*What is expected*. Please repeat the records below exactly, but only from the line that contains "command. Follow those" onward, ending with the last line.

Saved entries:
= = = =
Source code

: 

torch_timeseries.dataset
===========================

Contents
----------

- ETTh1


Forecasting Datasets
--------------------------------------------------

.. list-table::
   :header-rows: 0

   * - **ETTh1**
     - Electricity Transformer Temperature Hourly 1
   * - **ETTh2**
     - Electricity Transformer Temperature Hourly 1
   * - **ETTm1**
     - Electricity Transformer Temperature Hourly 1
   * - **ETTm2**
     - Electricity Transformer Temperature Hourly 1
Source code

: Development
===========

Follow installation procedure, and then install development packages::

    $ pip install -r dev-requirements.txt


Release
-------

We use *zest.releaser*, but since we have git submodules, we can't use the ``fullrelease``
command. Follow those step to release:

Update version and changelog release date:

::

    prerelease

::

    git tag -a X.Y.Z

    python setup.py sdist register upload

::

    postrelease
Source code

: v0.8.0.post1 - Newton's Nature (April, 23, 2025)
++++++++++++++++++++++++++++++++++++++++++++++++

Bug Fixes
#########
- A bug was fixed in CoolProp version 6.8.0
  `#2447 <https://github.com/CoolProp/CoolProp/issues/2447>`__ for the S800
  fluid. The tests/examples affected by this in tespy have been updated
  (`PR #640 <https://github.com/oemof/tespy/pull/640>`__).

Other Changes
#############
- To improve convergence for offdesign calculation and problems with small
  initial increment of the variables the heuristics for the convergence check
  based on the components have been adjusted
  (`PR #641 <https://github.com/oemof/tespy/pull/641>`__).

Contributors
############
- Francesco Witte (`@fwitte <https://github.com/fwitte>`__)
= = = =
*The answer*.
command. Follow those step to release:

Update version and changelog release date:

::

    prerelease

::

    git tag -a X.Y.Z

    python setup.py sdist register upload

::

    postrelease
Source code

: v0.8.0.post1 - Newton's Nature (April, 23, 2025)
++++++++++++++++++++++++++++++++++++++++++++++++

Bug Fixes
#########
- A bug was fixed in CoolProp version 6.8.0
  `#2447 <https://github.com/CoolProp/CoolProp/issues/2447>`__ for the S800
  fluid. The tests/examples affected by this in tespy have been updated
  (`PR #640 <https://github.com/oemof/tespy/pull/640>`__).

Other Changes
#############
- To improve convergence for offdesign calculation and problems with small
  initial increment of the variables the heuristics for the convergence check
  based on the components have been adjusted
  (`PR #641 <https://github.com/oemof/tespy/pull/641>`__).

Contributors
############
- Francesco Witte (`@fwitte <https://github.com/fwitte>`__)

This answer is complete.